We've all seen the right's reactions to the Affordable Care Act; it's considered crazy to discuss expanding Medicare or Social Security and Obamacare is just a handout to 'the 47% of takers' that are a drag on society. Ugly, dismissive sentiments about what is the lesser of the available options for necessary change. Better to make a mild concession and then throw distractions around than risk a wider, unified revolution in thought and deed that changes the way Americans do business and affects personal and corporate profitability. The bank bailout or the American Reinvestment and Recovery Act can be viewed along similar lines.

Just enough gets done to placate the general public and get things limping along again before continuing business as usual. The granting of these sort of mild concessions to prevent disruption to the economic or social status quo isn't a new concept, mind you. It's as American as apple pie:

Those upper classes, to rule, needed to make concessions to the middle class, without damage to their own wealth or power, at the expense of slaves, Indians, and poor whites. This bought loyalty. And to bind that loyalty with something more powerful even than material advantage, the ruling group found, in the 1760s and 1770s, a wonderfully useful device. That device was the language of liberty and equality, which could unite just enough whites to fight a Revolution against England, without ending either slavery or inequality.
Simply put, a raise to the minimum wage is inevitable because it is an effective tool for manipulating the public. Raising the minimum wage alone* isn't enough to fix poverty in America, even if it will ease the pain for a while.
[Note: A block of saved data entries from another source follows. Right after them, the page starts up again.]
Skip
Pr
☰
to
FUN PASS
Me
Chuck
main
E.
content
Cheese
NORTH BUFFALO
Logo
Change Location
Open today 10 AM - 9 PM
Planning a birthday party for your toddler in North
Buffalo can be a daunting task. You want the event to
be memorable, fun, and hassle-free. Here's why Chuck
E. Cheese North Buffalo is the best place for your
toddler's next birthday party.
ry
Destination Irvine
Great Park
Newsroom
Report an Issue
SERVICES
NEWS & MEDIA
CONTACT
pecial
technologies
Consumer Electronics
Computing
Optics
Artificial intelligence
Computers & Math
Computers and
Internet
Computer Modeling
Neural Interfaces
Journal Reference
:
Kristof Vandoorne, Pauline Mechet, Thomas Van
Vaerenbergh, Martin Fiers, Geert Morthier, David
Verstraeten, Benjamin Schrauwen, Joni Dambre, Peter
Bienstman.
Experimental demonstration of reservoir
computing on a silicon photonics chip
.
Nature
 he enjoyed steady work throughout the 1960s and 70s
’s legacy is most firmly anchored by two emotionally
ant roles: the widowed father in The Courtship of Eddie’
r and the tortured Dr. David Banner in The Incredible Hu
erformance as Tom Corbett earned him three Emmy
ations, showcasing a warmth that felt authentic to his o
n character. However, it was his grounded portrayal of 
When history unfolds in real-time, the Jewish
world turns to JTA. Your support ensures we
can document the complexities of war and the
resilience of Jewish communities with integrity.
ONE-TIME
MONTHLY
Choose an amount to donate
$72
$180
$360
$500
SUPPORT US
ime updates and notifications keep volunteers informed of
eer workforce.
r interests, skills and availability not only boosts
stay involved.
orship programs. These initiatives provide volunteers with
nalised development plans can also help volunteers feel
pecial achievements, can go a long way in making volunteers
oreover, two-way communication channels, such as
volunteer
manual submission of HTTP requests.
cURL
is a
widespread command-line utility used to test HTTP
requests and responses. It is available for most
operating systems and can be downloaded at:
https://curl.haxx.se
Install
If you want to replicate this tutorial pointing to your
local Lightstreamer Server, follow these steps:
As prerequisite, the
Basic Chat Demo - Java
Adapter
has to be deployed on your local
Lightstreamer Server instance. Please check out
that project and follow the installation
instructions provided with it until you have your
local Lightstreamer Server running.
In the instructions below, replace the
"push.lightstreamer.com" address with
The not-ugly reason is that we are being slowly driven towards making a serious change in our approach to economic fairness. As income disparity rises and economic security shrinks for most Americans, it serves as a driver of change. That ticking clock becomes louder and more insistent. More inevitable.

There are historical precedents for this type of movement-style change. The labor and suffrage movements of the first part of the previous century and push for civil rights in the middle part where radical - for their time - changes resulted from widespread demonstrations of public unrest...only with those sustained movements, doing the minimum was no longer possible and there was no bone small enough to throw. The downside is that these progressive gains were sometimes centuries in the making. You can even argue that the unrest occurring now is a continuation of the workers' strikes of the 1930's. The subjects of that unrest, economic fairness and civil rights, are not much different today. Movement-style change is usually a very long effort that can experience multiple setbacks .

Call it the 'Arc of the Moral Universe' argument. The day will come, justice is inevitable, don't give up.

So keep pushing for that minimum wage increase. Make it inevitable sooner...but don't accept that as the end goal, only as one of the many things we need to do to change how we define what makes our national economy healthy and inclusive of all citizens.

* To me, the only argument that counters raising the minimum wage is that any increase will be likely absorbed into the generally rising cost of things by the time it's adopted, much like easier credit contributed to the housing bubble and federal subsidization contributes to the high cost of education. Note that this is not an argument against raising the minimum wage generally, only against raising the minimum wage without other, greater reforms.

An idea would be to have a cost-of-living-indexed minimum wage and a revision of business tax regulations to increase taxation on employees paid the minimum with declining rates for paying more than the minimum. The rate decline would be the inverse of the amount paid the employee...as wages go up, the amount in tax goes down. The justification for the increase in taxation would be that low-pay employees lean more heavily on public services funded by public monies, so employers unwilling to pay livable wages should be contributing more to the public coffers.

And no, I haven't worked out the detail on this. I can see a move to fewer, higher-paid employees which would have the undesirable effect of increasing unemployment...but there are ways to deal with that as well. As I'm saying, this would be just once piece of an larger effort.